Significance. If the questions are rigorously validated as non-retrievable and frontier-level, HLE would be a valuable contribution by supplying a non-saturated, broad-coverage benchmark for tracking LLM progress on expert academic tasks. The global expert curation and multi-modal design are strengths, and the public release supports reproducibility. However, the claimed significance of the LLM capability gap rests on unshown validation evidence, limiting its current impact for research and policy.
major comments (2)
- [Abstract and question development section] Abstract and the section describing question development: The assertion that 'each question has a known solution that is unambiguous and easily verifiable, but cannot be quickly answered via internet retrieval' is load-bearing for interpreting low LLM accuracy as evidence of a true capability frontier rather than training-data gaps or leakage. No concrete methodology is supplied (e.g., expert search audits, originality checks, or quantitative retrievability tests), directly addressing the central claim.

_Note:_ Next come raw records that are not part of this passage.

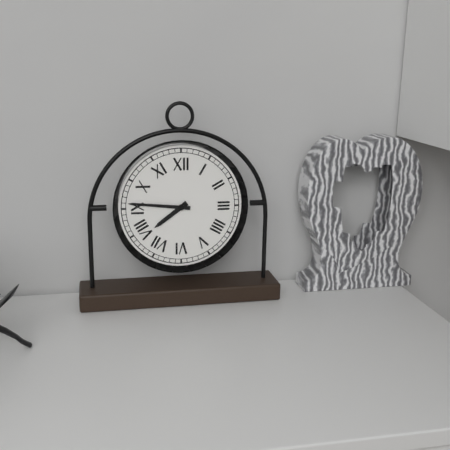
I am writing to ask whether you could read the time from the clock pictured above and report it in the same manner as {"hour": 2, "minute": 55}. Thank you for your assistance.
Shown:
{"hour": 7, "minute": 46}
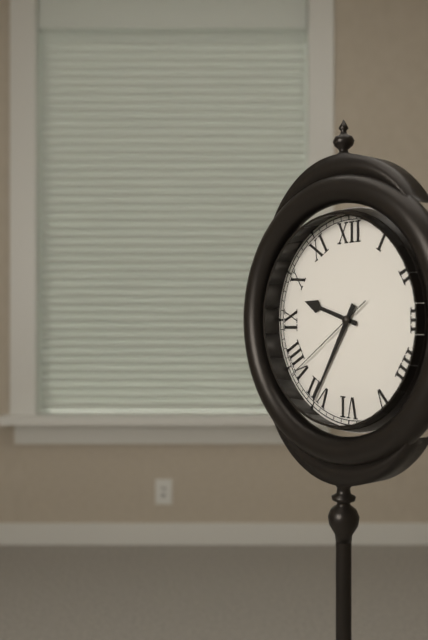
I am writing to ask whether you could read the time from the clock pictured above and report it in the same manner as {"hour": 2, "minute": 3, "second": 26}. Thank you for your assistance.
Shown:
{"hour": 9, "minute": 35, "second": 39}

- [Results and evaluation sections] Results and evaluation sections: The abstract states that SOTA LLMs 'demonstrate low accuracy and calibration' on HLE, yet the provided information contains no quantitative results, specific model accuracies, baselines, calibration metrics, or statistical details. This absence makes it impossible to assess the magnitude or robustness of the reported gap.
minor comments (1)
- [Abstract] Abstract: Including one or two concrete accuracy figures (with model names) would make the 'low accuracy' claim more precise and informative for readers.

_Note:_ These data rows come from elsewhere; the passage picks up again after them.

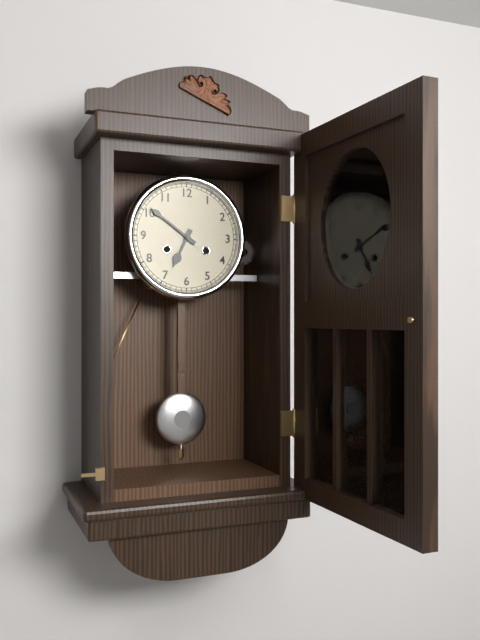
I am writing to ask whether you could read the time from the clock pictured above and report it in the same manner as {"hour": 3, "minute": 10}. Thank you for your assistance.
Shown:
{"hour": 6, "minute": 51}
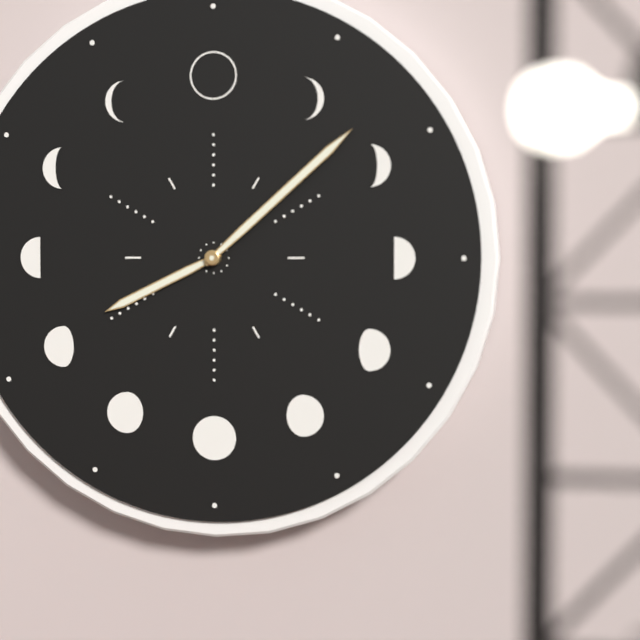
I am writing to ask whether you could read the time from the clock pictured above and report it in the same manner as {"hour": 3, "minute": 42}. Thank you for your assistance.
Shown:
{"hour": 8, "minute": 8}
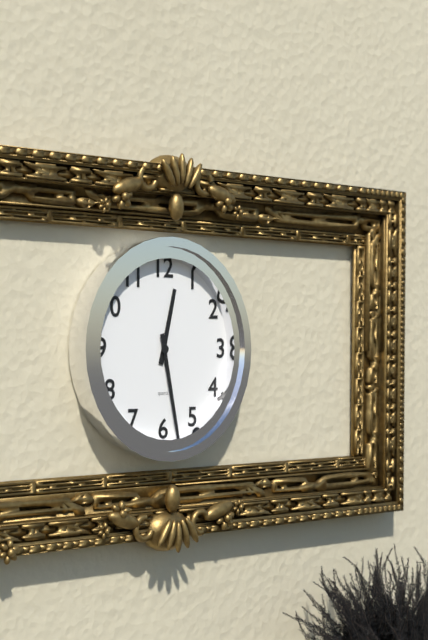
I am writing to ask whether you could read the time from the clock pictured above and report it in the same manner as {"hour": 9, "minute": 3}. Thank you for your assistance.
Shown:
{"hour": 12, "minute": 28}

Simulated Author's Rebuttal
We thank the referee for their constructive feedback on our manuscript introducing Humanity's Last Exam. We address each major comment point by point below, with clear indications of planned revisions to improve clarity and rigor.
read point-by-point responses
-
Referee: [Abstract and question development section] Abstract and the section describing question development: The assertion that 'each question has a known solution that is unambiguous and easily verifiable, but cannot be quickly answered via internet retrieval' is load-bearing for interpreting low LLM accuracy as evidence of a true capability frontier rather than training-data gaps or leakage. No concrete methodology is supplied (e.g., expert search audits, originality checks, or quantitative retrievability tests), directly addressing the central claim.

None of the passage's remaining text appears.